Heat-resistant enzymes for cost-effective drugs

The mechanisms and actions of heat-resistant enzymes are being investigated to aid better, more cost-effective drug design…


A recent study looked to one of the most essential enzymes in medicine to aid better, and more cost-effective design of drugs.

The research was co-authored by Dr Nitin Jain, UT Biochemistry and Cellular and Molecular Biology Associate Professor, and graduate student Sara Lemmonds. It focused on Cytochrome P450, an enzyme that occurs naturally in the body and other environments, and one that is critical in metabolising over 90 percent of pharmaceutical drugs.

Enzymes are molecules that aid in speeding up chemical reactions in cells. The body homes thousands of enzymes that all perform various roles to enable healthy and proper functioning, such as digesting fats, and breaking down sugars and glucose.

When a drug is administered, it is usually not all used by the body, and can become toxic. 

“It is P450’s job to bind with the leftover drug in the liver to ensure that it is safely excreted,” explained Lemmonds.
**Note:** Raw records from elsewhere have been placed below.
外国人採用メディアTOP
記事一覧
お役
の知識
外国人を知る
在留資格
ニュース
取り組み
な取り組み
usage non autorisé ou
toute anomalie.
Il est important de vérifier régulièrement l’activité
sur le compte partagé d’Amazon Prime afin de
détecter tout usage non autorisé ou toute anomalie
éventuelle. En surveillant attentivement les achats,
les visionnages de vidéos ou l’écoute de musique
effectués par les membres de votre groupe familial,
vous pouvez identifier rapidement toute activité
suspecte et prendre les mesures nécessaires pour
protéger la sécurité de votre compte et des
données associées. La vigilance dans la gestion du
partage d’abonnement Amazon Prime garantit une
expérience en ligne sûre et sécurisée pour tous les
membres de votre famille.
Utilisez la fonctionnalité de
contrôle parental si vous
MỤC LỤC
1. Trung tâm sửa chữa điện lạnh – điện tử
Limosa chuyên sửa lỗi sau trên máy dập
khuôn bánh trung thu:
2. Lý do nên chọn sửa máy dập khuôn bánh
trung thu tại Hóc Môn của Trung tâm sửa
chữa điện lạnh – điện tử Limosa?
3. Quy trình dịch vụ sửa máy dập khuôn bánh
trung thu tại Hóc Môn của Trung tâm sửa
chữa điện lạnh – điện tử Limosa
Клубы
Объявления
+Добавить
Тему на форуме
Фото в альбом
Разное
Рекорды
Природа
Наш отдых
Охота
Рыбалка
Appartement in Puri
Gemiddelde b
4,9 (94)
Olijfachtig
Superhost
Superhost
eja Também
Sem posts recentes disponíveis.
P450 is able to remain stable under high pressure, and is found in hot springs and volcanic deposits, showing normal function despite the extreme pressures and temperatures.

“The chemical reactions produced by human P450 enzymes are more efficient when they occur at increasing temperatures,” said Prof Jain.

“By better understanding the relationship between flexibility and high temperature, scientists can engineer improved P450 enzymes targeted at biotechnology applications and designing better drugs for humans, producing them en masse and making them more cost effective.”

The team collected thermophilic bacteria from hot springs, and isolated the P450 enzyme. They analysed the enzyme using spectroscopy and neutron scattering, two techniques based in magnetism, to help understand between flexibility and thermal stability.

“There could be other enzymes that are as flexible at higher temperatures than P450, or that can become as flexible through simple mutations. If so, knowledge gained from future studies on them could then be used to target specific processes in the body, treat disease, or make new chemical products,” said Lemmonds.

The study was published in the Proceedings of the National Academy of Sciences.